Tiger doesn't have a third gear. He's an all-in guy, a mortal lock to embrace the moment-to-moment duties of the modern diaper daddy. Anyone who thinks Woods is going to let some nanny, or even Elin, assume the primary parenting responsibilities simply doesn't know the man.
"My father was always there," Woods said on the subject earlier this season. "He was always there if I wanted to talk to him about anything and everything. He would stop what he was doing. If he brought home a bunch of work and he had to get it done that night, he didn't care.
"He would stop and talk to me about whatever I wanted to talk about for however long -- sometimes it would be hours -- and then he'd go back to his work and work until 3 or 4 in the morning and get it done. But I was the priority. That to me is something that I will certainly do."
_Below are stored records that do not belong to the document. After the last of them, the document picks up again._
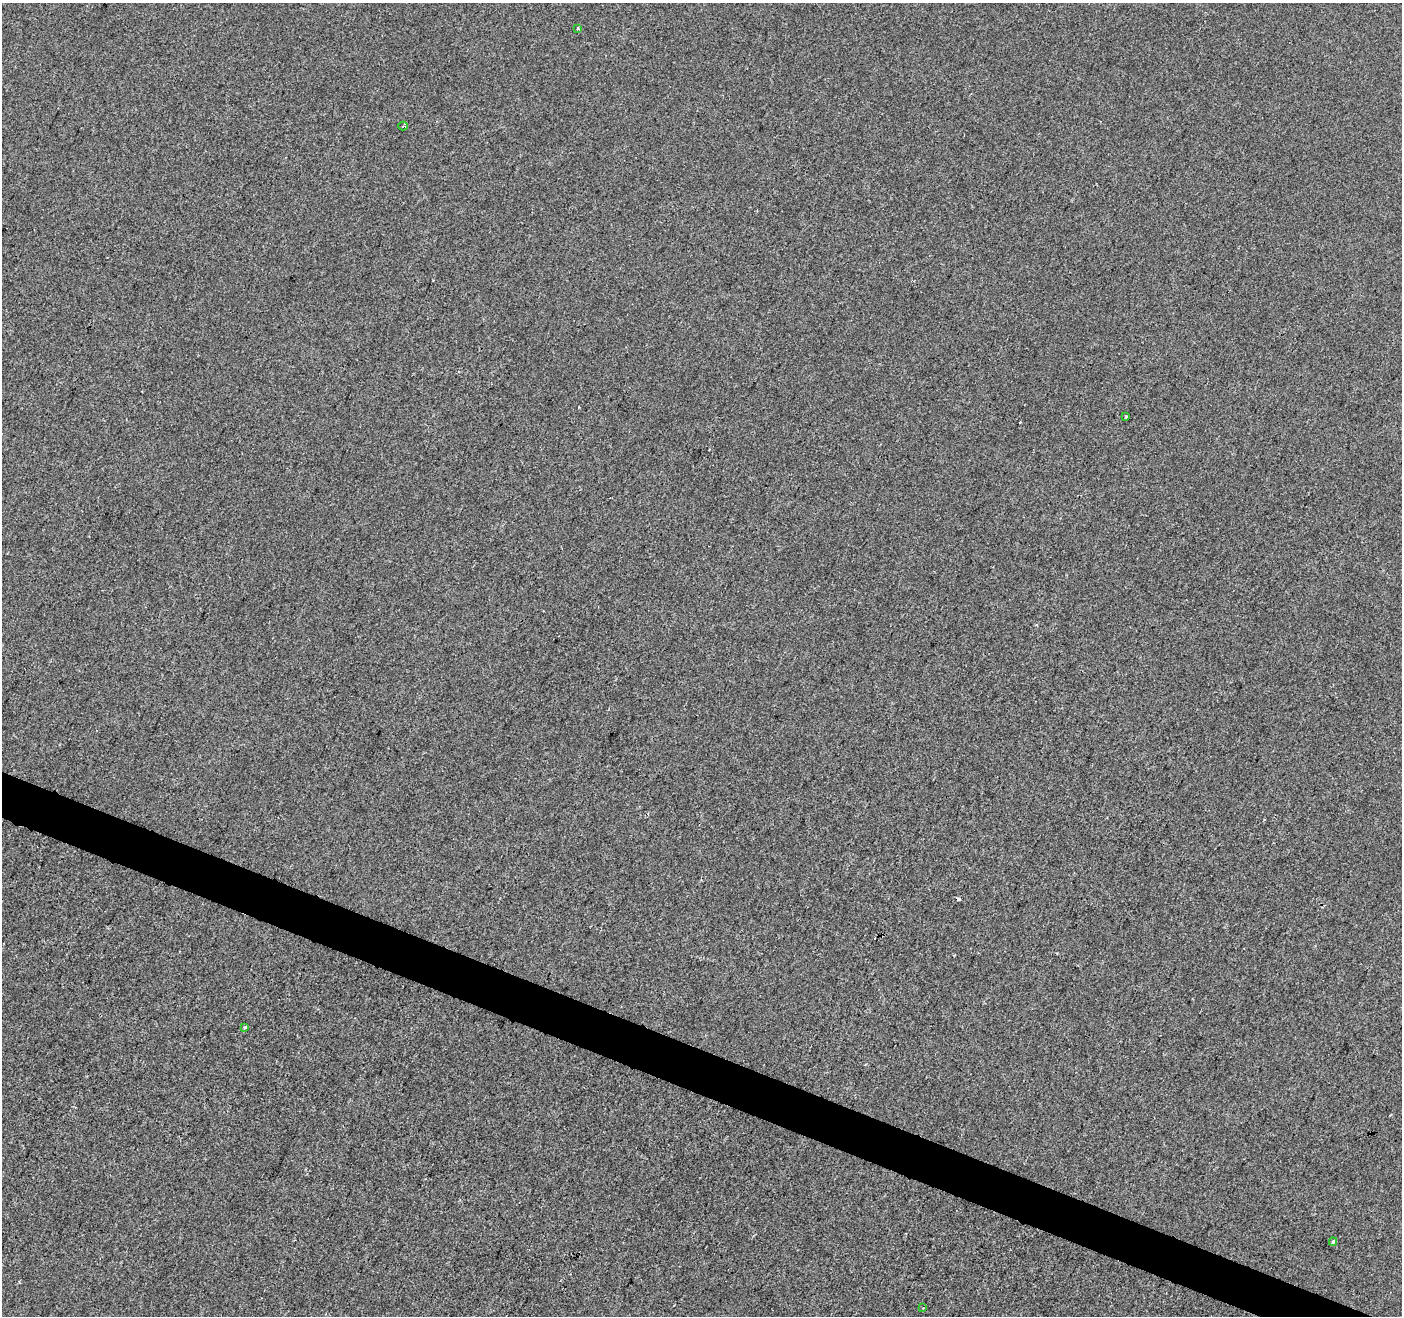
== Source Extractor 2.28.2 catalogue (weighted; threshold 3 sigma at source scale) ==
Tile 6 of 4 x 4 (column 2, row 2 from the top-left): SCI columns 1408-2807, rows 2899-4212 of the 5607 x 5732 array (HDU 1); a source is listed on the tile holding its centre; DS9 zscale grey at full resolution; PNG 1404 x 1318 px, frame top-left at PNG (2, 3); each listed source drawn as its Kron ellipse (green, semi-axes under 4 px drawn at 4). Shown black and unused: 3% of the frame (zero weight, under 2 of 3 exposures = <1% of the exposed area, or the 3 px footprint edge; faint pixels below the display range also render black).
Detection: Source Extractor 2.28.2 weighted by HDU 2 'WHT'; one run over the whole footprint, this tile lists its part. Background -8.81e-04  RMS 0.0042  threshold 0.0189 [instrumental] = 3 sigma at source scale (4.5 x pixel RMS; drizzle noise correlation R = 1.50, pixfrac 1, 0.0396/0.0396 arcsec/px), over >= 5 px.
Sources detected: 8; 2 cosmic-ray / hot-pixel residue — neither listed nor drawn; the other 6 listed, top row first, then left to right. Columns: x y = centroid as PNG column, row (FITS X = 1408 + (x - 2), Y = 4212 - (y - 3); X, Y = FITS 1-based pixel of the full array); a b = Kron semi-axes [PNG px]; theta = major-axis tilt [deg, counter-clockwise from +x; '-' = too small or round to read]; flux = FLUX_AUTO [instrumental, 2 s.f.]
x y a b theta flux
578 29 3 3 - 0.6
403 126 4 3 - 4.2
1126 417 3 2 - 0.62
245 1027 4 4 - 0.58
1333 1242 4 3 - 0.83
923 1308 3 3 - 0.65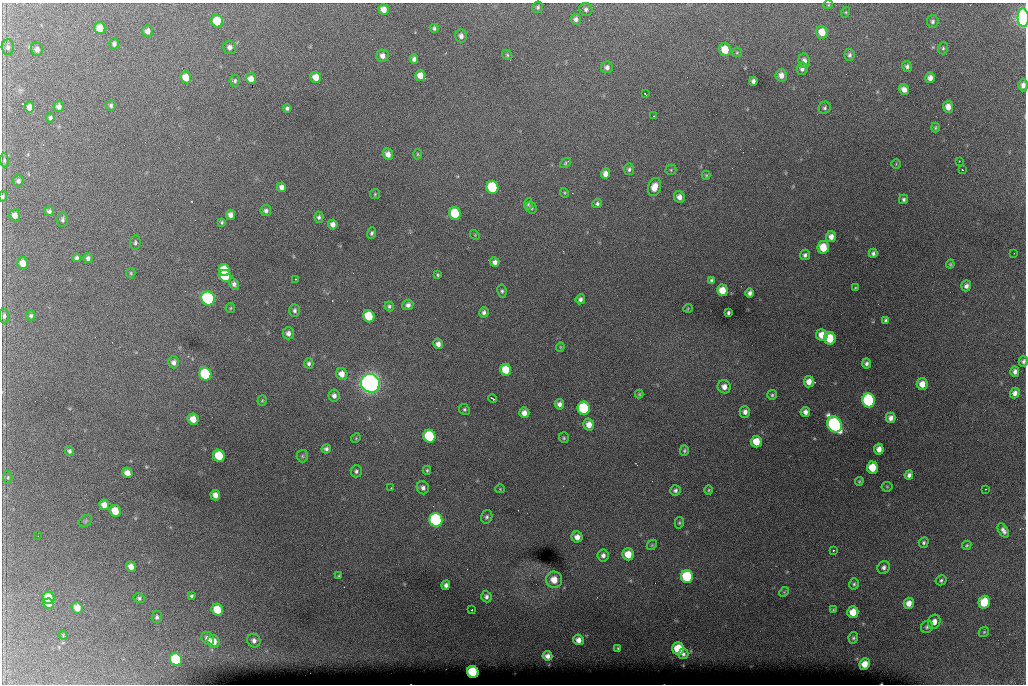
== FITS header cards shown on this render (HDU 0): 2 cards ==
NAXIS1  =                 1024 /fastest changing axis
NAXIS2  =                  682 /next to fastest changing axis

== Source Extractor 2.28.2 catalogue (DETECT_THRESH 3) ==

In the past, his top priority was to massage his game into peaking four times a season. No longer. Priority one is now Tiger II, boy or girl. If Elin looks ready to deliver the third week of July, which is quite possible, Woods won't even bother crossing the Atlantic to defend his British Open title. There will be no beeper in the bag and jet on the runway a la Phil Mickelson at the 1999 U.S. Open; Tiger will simply ship the claret jug to Carnoustie and skip a major for the first time in his pro career, snapping a streak dating back to his debut victory at the 1997 Masters.
"If she's going to have it during the week of the Open, I just don't go," Woods said. "That's the most important thing, not a golf tournament."
Now, nobody is suggesting the 12-time major champion is going to suddenly lose interest in chasing down Nicklaus. Nor will a shift in focus toward fatherhood change the fact that Tiger's top form is the best the game has ever seen. But all proof to the contrary, Woods is supposedly human. His work ethic and all-consuming commitment to domination are bound to slip, if only a little.